EXERCISE OBJECTIVE: Omit every picture and write out the rest of the records exactly.

RECORDS SHOWN:
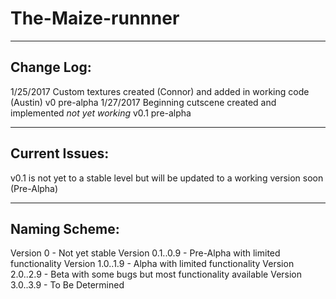 # The-Maize-runnner

--------------------------------
   Change Log:
--------------------------------
  1/25/2017 Custom textures created (Connor) and added in working code (Austin)
            v0 pre-alpha
  1/27/2017 Beginning cutscene created and implemented
              *not yet working*
            v0.1 pre-alpha

--------------------------------
   Current Issues:
--------------------------------              
  v0.1 is not yet to a stable level but will be updated to a working version soon
       (Pre-Alpha)
















--------------------------------
   Naming Scheme:
-------------------------------- 
  Version 0            - Not yet stable
  Version 0.1..0.9     - Pre-Alpha with limited functionality
  Version 1.0..1.9     - Alpha with limited functionality
  Version 2.0..2.9     - Beta with some bugs but most functionality available
  Version 3.0..3.9     - To Be Determined
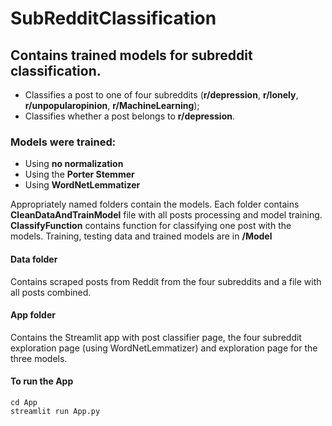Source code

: # SubRedditClassification

## Contains trained models for subreddit classification. 
- Classifies a post to one of four subreddits (**r/depression**, **r/lonely**, **r/unpopularopinion**, **r/MachineLearning**);
- Classifies whether a post belongs to **r/depression**.

### Models were trained:
- Using **no normalization**
- Using the **Porter Stemmer**
- Using **WordNetLemmatizer**

Appropriately named folders contain the models. Each folder contains **CleanDataAndTrainModel** file with all posts processing and model training. **ClassifyFunction** contains function for classifying one post with the models. Training, testing  data and trained models are in **/Model**

####  Data folder
Contains scraped posts from Reddit from the four subreddits and a file with all posts combined.
#### App folder
Contains the Streamlit app with post classifier page, the four subreddit exploration page (using WordNetLemmatizer) and exploration page for the three models.
#### To run the App
`cd App` <br>
`streamlit run App.py`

OUTPUT FOR THIS TASK:
 # The-Maize-runnner

--------------------------------
   Change Log:
--------------------------------
  1/25/2017 Custom textures created (Connor) and added in working code (Austin)
            v0 pre-alpha
  1/27/2017 Beginning cutscene created and implemented
              *not yet working*
            v0.1 pre-alpha

--------------------------------
   Current Issues:
--------------------------------              
  v0.1 is not yet to a stable level but will be updated to a working version soon
       (Pre-Alpha)
















--------------------------------
   Naming Scheme:
-------------------------------- 
  Version 0            - Not yet stable
  Version 0.1..0.9     - Pre-Alpha with limited functionality
  Version 1.0..1.9     - Alpha with limited functionality
  Version 2.0..2.9     - Beta with some bugs but most functionality available
  Version 3.0..3.9     - To Be Determined
Source code

: # SubRedditClassification

## Contains trained models for subreddit classification. 
- Classifies a post to one of four subreddits (**r/depression**, **r/lonely**, **r/unpopularopinion**, **r/MachineLearning**);
- Classifies whether a post belongs to **r/depression**.

### Models were trained:
- Using **no normalization**
- Using the **Porter Stemmer**
- Using **WordNetLemmatizer**

Appropriately named folders contain the models. Each folder contains **CleanDataAndTrainModel** file with all posts processing and model training. **ClassifyFunction** contains function for classifying one post with the models. Training, testing  data and trained models are in **/Model**

####  Data folder
Contains scraped posts from Reddit from the four subreddits and a file with all posts combined.
#### App folder
Contains the Streamlit app with post classifier page, the four subreddit exploration page (using WordNetLemmatizer) and exploration page for the three models.
#### To run the App
`cd App` <br>
`streamlit run App.py`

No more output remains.